Vous voulez des exemples? Alors go !
Les soldes. Quand j'ai le coup de foudre (oui t'as bien lu, le coup de foudre) pour un vêtement soldé à 70%, une petite voix se déclenche à l'intérieur de mon moi-même "S'il est autant soldé c'est que personne n'en veut. Donc c'est moche. Pose ce vêtement.". La voix a parfois raison. Mais pas toujours. Enfin, je sais pas, je me promène peut-être avec des trucs hideux sur le dos... Ah, je vous avais prévenu, c'est article est très superficiel !
L'essayage de bagues. Alors bon, ouais je sais t'as never vu mes mains, tu ignores donc que j'ai des doigts aussi fins qu'un nouveau né et que par conséquent jamais aucune bague ne me va. A part quand je vais dans le rayons enfants. Donc là, la bague elle me plait, je suis contente. Sauf que elle veut plus partir de mon doigt. Ok, c'est qu'elle me veut, on est faites l'une pur l'autre. Le problème c'est que le truc à trois chiffres là-bas c'est le prix. Reste plus qu'à user de tous les moyens pour séparer la dite bague qui veut mon dit doigt. Et ça fait mal.

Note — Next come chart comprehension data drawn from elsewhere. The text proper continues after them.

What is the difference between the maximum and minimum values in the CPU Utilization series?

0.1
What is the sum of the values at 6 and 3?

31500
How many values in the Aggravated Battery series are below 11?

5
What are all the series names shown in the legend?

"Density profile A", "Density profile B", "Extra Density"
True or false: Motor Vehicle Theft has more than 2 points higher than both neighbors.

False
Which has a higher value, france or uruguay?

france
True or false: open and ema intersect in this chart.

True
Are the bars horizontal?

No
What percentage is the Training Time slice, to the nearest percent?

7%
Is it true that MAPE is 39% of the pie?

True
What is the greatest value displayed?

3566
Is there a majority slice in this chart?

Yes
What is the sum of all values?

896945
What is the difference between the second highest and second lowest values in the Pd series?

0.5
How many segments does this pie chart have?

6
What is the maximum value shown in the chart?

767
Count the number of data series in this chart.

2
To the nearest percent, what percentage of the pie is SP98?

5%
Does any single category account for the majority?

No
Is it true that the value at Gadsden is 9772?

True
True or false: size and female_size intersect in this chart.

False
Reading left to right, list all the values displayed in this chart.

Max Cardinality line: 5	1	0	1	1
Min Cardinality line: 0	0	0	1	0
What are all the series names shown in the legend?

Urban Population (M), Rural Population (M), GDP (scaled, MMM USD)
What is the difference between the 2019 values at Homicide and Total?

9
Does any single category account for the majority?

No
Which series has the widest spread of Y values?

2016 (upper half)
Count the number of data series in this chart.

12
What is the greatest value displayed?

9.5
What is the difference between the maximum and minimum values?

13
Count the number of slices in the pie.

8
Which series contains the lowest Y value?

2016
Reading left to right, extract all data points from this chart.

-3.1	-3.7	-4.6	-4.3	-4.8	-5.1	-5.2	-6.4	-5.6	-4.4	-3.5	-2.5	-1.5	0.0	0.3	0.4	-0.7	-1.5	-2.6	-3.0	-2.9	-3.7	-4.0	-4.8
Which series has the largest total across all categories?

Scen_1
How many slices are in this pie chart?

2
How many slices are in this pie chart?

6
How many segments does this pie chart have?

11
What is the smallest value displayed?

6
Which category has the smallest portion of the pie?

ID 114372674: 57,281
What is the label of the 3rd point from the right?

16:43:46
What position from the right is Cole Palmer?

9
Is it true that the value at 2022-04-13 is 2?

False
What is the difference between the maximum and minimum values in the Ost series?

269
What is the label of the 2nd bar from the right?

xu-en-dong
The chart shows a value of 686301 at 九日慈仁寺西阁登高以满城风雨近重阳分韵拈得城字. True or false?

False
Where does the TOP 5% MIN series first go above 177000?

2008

L'absence de miroir. Dans les cabines d'habitude il y a des miroirs. C'est mieux. Mais parfois il y en a pas ! Et là, on est censées sortir, la tête haute et checker le tout dans la glace commune. Mais, tu te sens d'y aller en maillot de bain deux pièces? Hein? Non, c'est bien ce que je pensais. Et là, qu'est-ce que tu fais? Soit tu attends une éternité pour être tranquile devant ton miroir, à moitié nue. Ou alors tu te serts de ton miroir de poche. Good luck.
Le truc qui n'a plus d'étiquette. Mais ce qu'il est beau. Avant, j'étais super fortiche au jeu du Juste Prix. J'essais de deviner. J'essais de toutes mes forces, Dieu m'en ai témoin. Je cherche aussi désesérement son frêre jumeau. Y a pas. Alors je me dirige vers la caisse avec le-truc-super-joli-sans-prix-fixe. Poliment, je m'adresse à la vendeuse "Vous pourriez me donner le prix de cet article, s'il vous plaît? - Ah? Autant? Enfin, je veux dire, je ne crois pas que je vais le prendre. Non parce que j'en ai déjà trop. Hihihi." Mais bien sûr.
Le portique qui sonne. Alors que j'ai rien volé. Promis ! Le magasin dans sa totalité me regarde comme si j'étais la soeur jumelle de E.T. (et non pas Iti). Le vigile il s'approche, il me fait même peur parce qu'il est grand et que moi bah, je ne suis pas grande. Je tends les sacs docilement. Mais il y a rien de volé ! Haha, dans votre c** ! Pourquoi ça a sonné alors? Ca, ça restera un mystère pour moi. J'ai peut-être un code barre sur la fesse droite. Non, je ne vois pas souvent mes fesses, c'est juste dans une cabine d'essayage que je découvre que... oh! mais j'ai des fesses. Ouais.
Oui, je suis d'accord, aujourd'hui ça ne volait pas très haut. Je l'avoue. Que mes lecteurs me pardonnent. La prochaine fois, je le jure, je parlerai de choses contructives pour vous faire avancer dans la vie.